The Gemma 4 family spans four model sizes designed to cover workloads from cloud-scale inference to edge deployment. The largest, a 31-billion-parameter dense model, has claimed the number three position among all open models on the Arena AI Text Leaderboard — a remarkable achievement given that it outperforms models up to 20 times its size. A 26-billion-parameter Mixture of Experts variant, ranked sixth on the same leaderboard, activates only 3.8 billion parameters during inference, delivering competitive performance at a fraction of the computational cost. Rounding out the lineup are the E4B and E2B edge models, purpose-built for mobile devices and IoT hardware.

The technical ambitions of Gemma 4 extend well beyond raw language modeling. The models are natively multimodal and designed for agentic workflows, capable of processing text, images, video, and — in the smaller edge variants — audio. Language coverage spans more than 140 languages, and the larger models support a 256,000-token context window, with the edge models handling up to 128,000 tokens. These specifications position Gemma 4 as a versatile foundation for developers building applications that require long-context reasoning and multi-format understanding.

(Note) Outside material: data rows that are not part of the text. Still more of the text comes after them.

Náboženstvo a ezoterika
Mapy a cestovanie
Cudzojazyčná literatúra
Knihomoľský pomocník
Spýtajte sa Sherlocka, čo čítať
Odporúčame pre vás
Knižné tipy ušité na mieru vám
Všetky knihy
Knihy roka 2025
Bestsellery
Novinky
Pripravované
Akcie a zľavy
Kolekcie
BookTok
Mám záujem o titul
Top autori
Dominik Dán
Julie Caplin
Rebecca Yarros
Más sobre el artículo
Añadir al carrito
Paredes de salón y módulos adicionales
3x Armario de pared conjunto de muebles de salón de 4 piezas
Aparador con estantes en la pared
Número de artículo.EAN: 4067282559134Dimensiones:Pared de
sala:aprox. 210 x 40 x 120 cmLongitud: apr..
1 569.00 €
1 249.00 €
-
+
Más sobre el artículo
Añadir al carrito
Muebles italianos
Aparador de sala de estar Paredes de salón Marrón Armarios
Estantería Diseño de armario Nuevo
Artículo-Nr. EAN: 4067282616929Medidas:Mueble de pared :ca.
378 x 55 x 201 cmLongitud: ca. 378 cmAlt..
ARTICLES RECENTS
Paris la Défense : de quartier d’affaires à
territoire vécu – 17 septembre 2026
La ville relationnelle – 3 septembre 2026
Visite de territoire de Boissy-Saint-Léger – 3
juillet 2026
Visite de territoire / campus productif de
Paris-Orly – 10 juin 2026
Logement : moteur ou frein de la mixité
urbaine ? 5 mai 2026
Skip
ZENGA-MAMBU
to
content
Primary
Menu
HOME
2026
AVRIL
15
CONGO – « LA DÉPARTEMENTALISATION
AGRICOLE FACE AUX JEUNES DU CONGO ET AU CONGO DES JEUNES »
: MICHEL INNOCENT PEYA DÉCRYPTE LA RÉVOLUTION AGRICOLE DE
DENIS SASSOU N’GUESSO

Perhaps the most striking numbers come from the edge models. The E2B variant runs in less than 1.5 gigabytes of memory on supported devices, processing 4,000 input tokens across two distinct capabilities in under three seconds. On a Raspberry Pi 5 — an $80 single-board computer — the model achieves 133 tokens per second during prefill and 7.6 tokens per second during decoding. These benchmarks underscore Google's push to make capable AI models practical on consumer and embedded hardware, not just data center GPUs.

Availability is broad and immediate. The models can be downloaded from Hugging Face, Kaggle, and Ollama, or accessed through Google AI Studio and AI Edge Gallery. NVIDIA has announced targeted optimizations for running Gemma 4 on its RTX consumer GPUs, and the models support 2-bit and 4-bit quantization for further memory savings. Platform support covers Android, iOS, Windows, Linux, macOS, browser-based deployment via WebGPU, and embedded devices including Raspberry Pi 5 boards and Qualcomm IQ8 NPU chips.

The licensing shift to Apache 2.0 may prove to be the most consequential element of the release. Previous Gemma models shipped under a proprietary Google license that imposed restrictions on usage and redistribution, limiting adoption among enterprises and researchers wary of vendor lock-in. Apache 2.0 removes those barriers entirely, allowing unrestricted commercial use, modification, and redistribution — putting Gemma 4 on equal legal footing with truly open-source projects and distinguishing it from Meta's Llama models, which carry their own custom license terms.

The timing of the release is no coincidence. Google faces intensifying competition in the open model space from both Western and Chinese rivals. Meta's Llama 4 continues to command significant developer mindshare, while Alibaba's Qwen 3.6 has gained traction particularly in multilingual and Asian-market deployments. By combining strong benchmark performance, genuine permissive licensing, and an unusually wide hardware compatibility matrix, Google appears to be betting that developer trust and ecosystem breadth will prove more valuable than maintaining proprietary control over its model weights.

For the broader AI ecosystem, Gemma 4's arrival signals that the competition among tech giants is increasingly being fought on the open frontier. As the performance gap between open and proprietary models continues to narrow, the terms under which models are released — licensing, hardware requirements, and deployment flexibility — are becoming as important as the benchmarks themselves. Google's decision to embrace Apache 2.0 suggests the company believes the next phase of AI adoption will be won not by those who build the best models behind closed doors, but by those who put the most capable tools directly into developers' hands.